Treat the line containing "right ear: (258, 98)" as the first line and the final line of the material below as the last; reproduce that range exactly.

·····

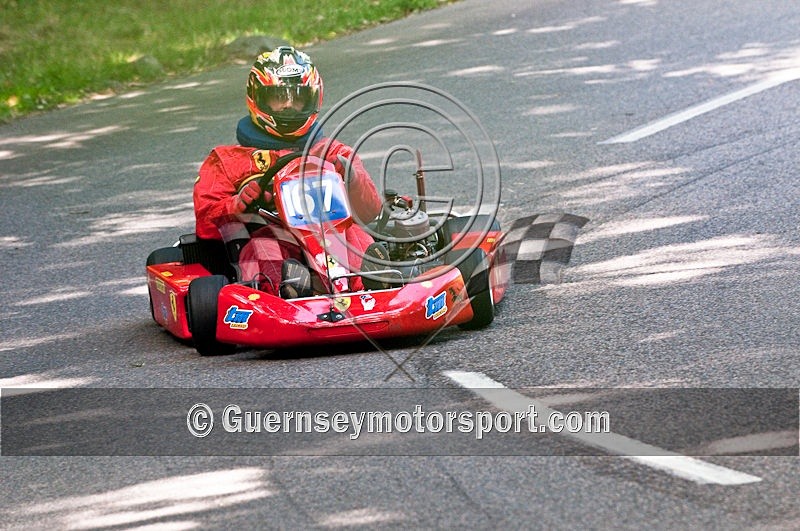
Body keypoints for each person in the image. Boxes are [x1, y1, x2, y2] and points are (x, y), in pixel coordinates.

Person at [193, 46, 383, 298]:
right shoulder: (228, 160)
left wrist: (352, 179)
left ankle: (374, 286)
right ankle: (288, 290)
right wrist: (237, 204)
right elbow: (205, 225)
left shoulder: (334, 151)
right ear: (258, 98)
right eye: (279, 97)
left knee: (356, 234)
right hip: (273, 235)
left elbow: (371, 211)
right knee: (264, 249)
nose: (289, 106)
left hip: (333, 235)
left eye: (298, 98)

·····

RESPONSE BELOW:
right ear: (258, 98)
right eye: (279, 97)
left knee: (356, 234)
right hip: (273, 235)
left elbow: (371, 211)
right knee: (264, 249)
nose: (289, 106)
left hip: (333, 235)
left eye: (298, 98)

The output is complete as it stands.